| MATERIAL PROVIDED |
------------------------------------------------------------
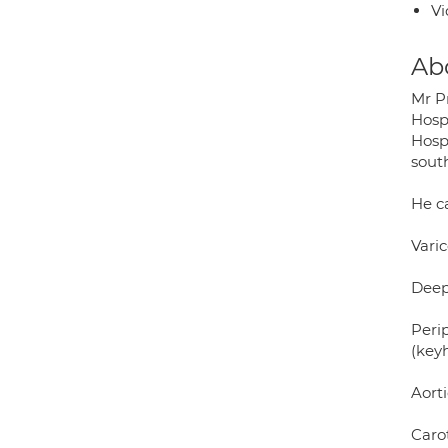
Vi
Ab
Mr P
Hosp
Hosp
sout
He ca
Vari
Deep
Peri
(key
Aort
Carot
------------------------------------------------------------
| JOB |
Every record is to be reproduced exactly, with no pictures included.

| SOLUTION |
Vi
Ab
Mr P
Hosp
Hosp
sout
He ca
Vari
Deep
Peri
(key
Aort
Carot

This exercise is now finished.